The four-pillar National Strategy for Countering Domestic Terrorism, described by the administration as the first of its kind, focuses on enhancing and sharing information about domestic terrorism, preventing terror recruitment, disrupting and thwarting attacks, and confronting the long-term drivers of domestic terrorism. It also calls for the expenditure of millions of dollars in additional funds to hire domestic terrorism analysts, investigators and prosecutors.

"Domestic terrorism — driven by hate, bigotry, and other forms of extremism — is a stain on the soul of America," Biden said in a prepared statement released by the White House while he is traveling in Europe. "It goes against everything our country strives for and it poses a direct challenge to our national security, democracy, and unity."

FILE - President Joe Biden speaks to American service members at RAF Mildenhall in Suffolk, England, June 9, 2021.
FILE - President Joe Biden speaks to American service members at RAF Mildenhall in Suffolk, England, June 9, 2021.

"We have to take both short-term steps to counter the very real threats of today and longer-term measures to diminish the drivers that will contribute to this ongoing challenge to our democracy," he added.

Biden's focus on far-right domestic violent extremists stands in sharp contrast to the Trump administration's approach, which largely downplayed it and instead viewed left-wing militancy as a greater threat.

The new strategy grew out of an assessment of domestic terrorism Biden directed during his first week in office amid heightened concern prompted by the January 6 attack on the U.S. Capitol by supporters of former president Donald Trump. A sprawling FBI investigation into the attack has resulted in the arrests of nearly 500 people.
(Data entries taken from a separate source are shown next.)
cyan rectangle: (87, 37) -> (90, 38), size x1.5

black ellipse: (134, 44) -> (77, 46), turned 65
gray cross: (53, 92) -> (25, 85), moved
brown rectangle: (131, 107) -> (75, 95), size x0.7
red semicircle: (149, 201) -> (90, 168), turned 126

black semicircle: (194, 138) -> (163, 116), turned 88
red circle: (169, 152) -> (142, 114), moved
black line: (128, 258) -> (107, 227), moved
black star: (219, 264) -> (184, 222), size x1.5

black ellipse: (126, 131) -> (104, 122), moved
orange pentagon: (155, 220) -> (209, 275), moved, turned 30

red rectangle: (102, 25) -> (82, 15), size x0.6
In an unclassified report in March, the U.S. intelligence community said domestic violent extremists posed an "elevated threat" to homeland security in 2021, with violent white supremacists and anti-government militias representing the most "lethal threat." The FBI views the threat posed by racially or ethnically motivated violent extremists on the same footing as the threat posed by the Islamic State terror group, an assessment it first made in 2019.

FILE - U.S. Attorney General Merrick Garland speaks at the Justice Department in Washington, June 11, 2021.
FILE - U.S. Attorney General Merrick Garland speaks at the Justice Department in Washington, June 11, 2021.
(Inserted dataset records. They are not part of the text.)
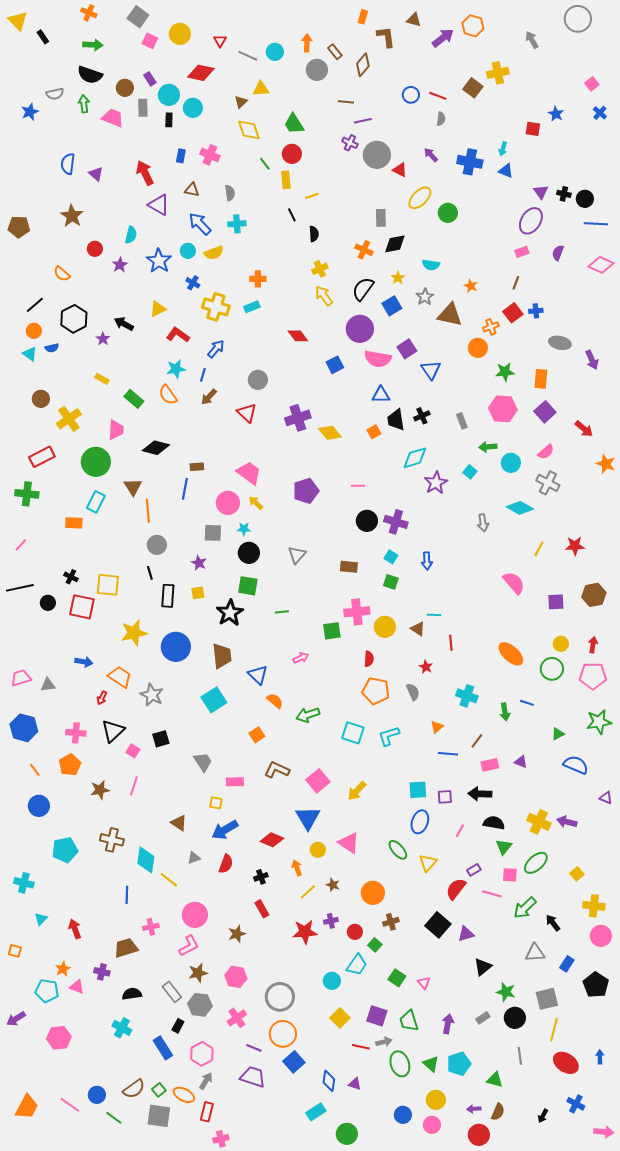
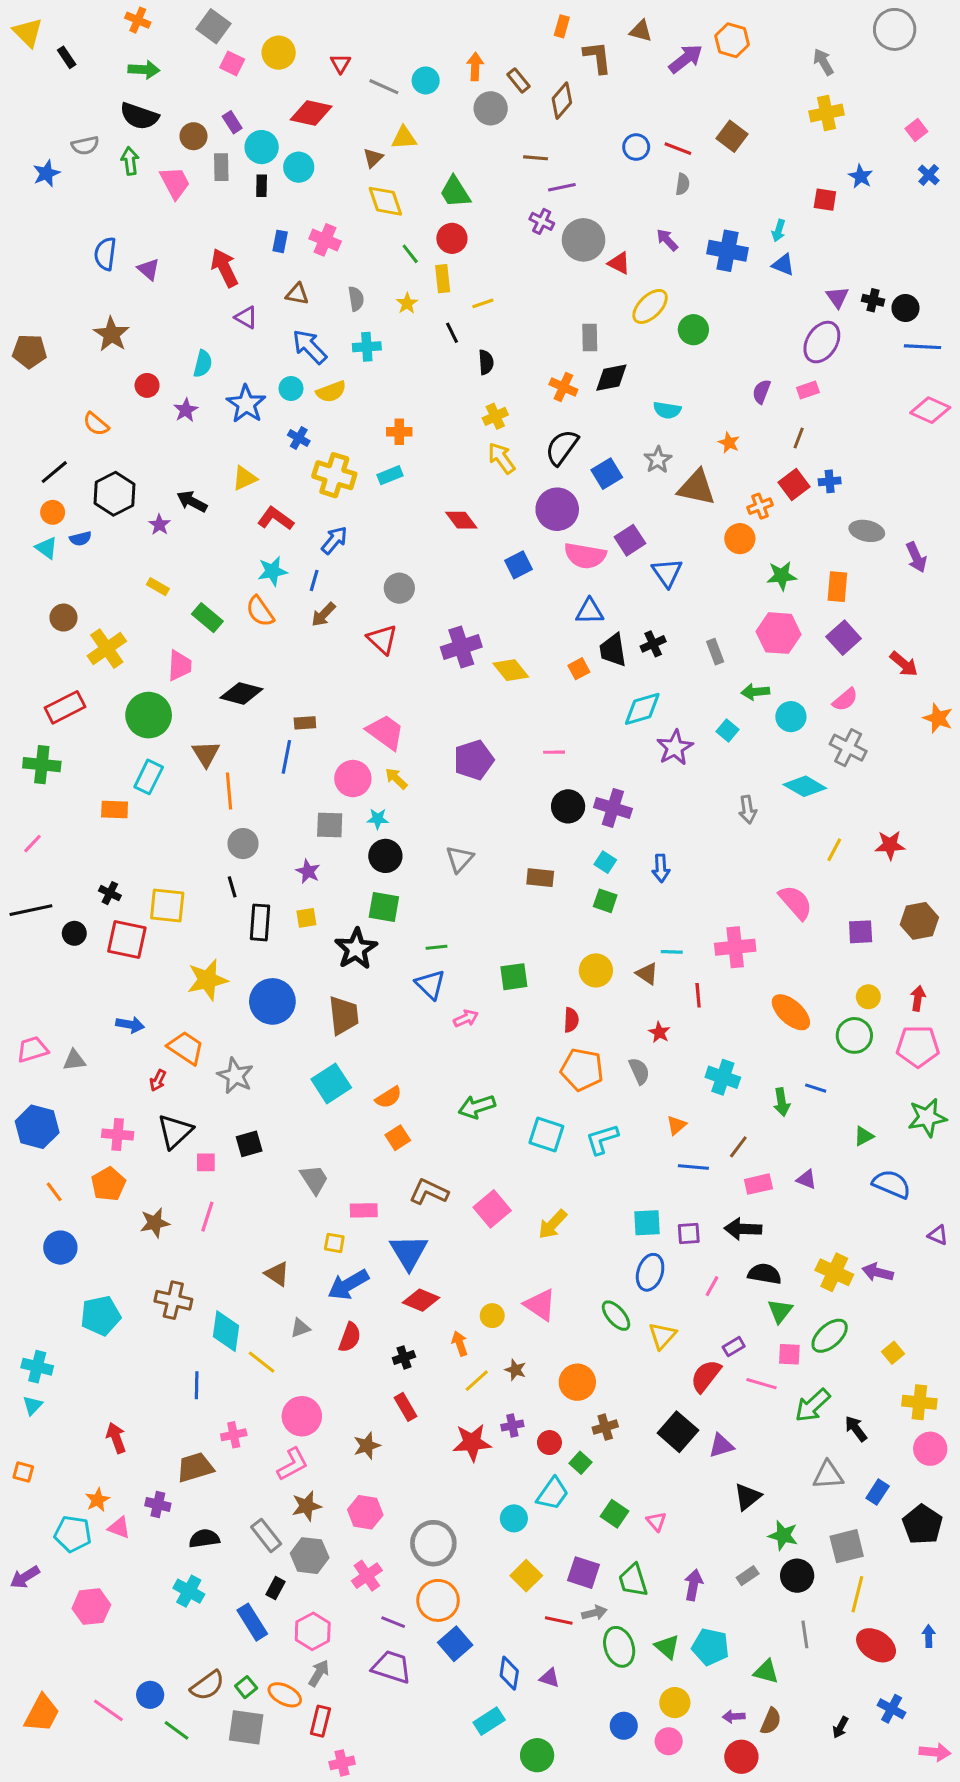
yellow cross: (498, 73) -> (827, 113), moved
pink trapezoid: (113, 118) -> (175, 183), turned 40
purple triangle: (159, 205) -> (246, 317), size x0.7
purple semicircle: (558, 253) -> (762, 392), moved
yellow star: (398, 278) -> (407, 303), moved
pink cross: (357, 612) -> (735, 947), moved
blue triangle: (258, 675) -> (430, 984), moved
orange semicircle: (275, 701) -> (388, 1097), moved, turned 108
pink square: (133, 751) -> (206, 1162), turned -32
blue triangle: (308, 818) -> (409, 1252), moved
cyan triangle: (41, 919) -> (33, 1405), moved
cyan pentagon: (459, 1064) -> (710, 1647), turned 30

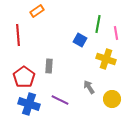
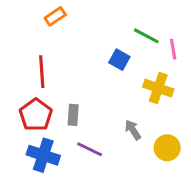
green line: (98, 24) -> (146, 36), turned -72
red line: (18, 35) -> (42, 72), moved
gray rectangle: (49, 66) -> (73, 115), moved

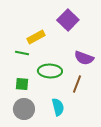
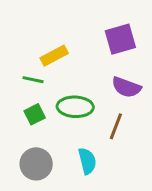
purple square: (68, 20) -> (120, 39), moved, turned 30
green square: (22, 84) -> (35, 114), moved, turned -32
Outlining the plan to a group of administration officials tasked with carrying out Biden's new strategy, Attorney General Merrick Garland said the threat of domestic terrorism is rapidly evolving. Citing FBI Director Christopher Wray, Garland said, "We continue to observe actors driven by a diverse set of violent motivations, sometimes personalized and developed from a mix of violent ideologies."

As part of the plan, the president's budget proposal for fiscal year 2022 includes $100 million in additional funds for the Justice Department, the FBI and the Department of Homeland Security. A senior administration official briefing reporters on the strategy said the money will be used to hire analysts, investigators, prosecutors, and other personnel — "resources that we need to thwart domestic terrorism and bring domestic terrorists to justice when the law has been broken."

But Garland said deterring and disrupting attacks alone won't put an end to domestic terrorism.

"The long-term issues that contributed to domestic terrorism in America must be addressed to ensure that this threat diminishes over generations to come," he said. "To defuse the underlying causes of domestic terrorist attacks we must promote a society that is tolerant of our differences and respectful in our disagreements."

The strategy also calls for enhanced screening and vetting of law enforcement and military personnel to root out "insider threats" in their ranks. The departments of Justice, Homeland Security and Defense are "pursuing efforts to ensure that domestic terrorists are not employed within our military or law enforcement ranks," the senior administration official said. The administration is developing a mechanism that allows U.S. military veterans to report recruitment attempts by violent extremist actors, according to the strategy.

Several dozen current and former law enforcement and military personnel are among the hundreds of pro-Trump rioters who have been arrested in the January 6 attack.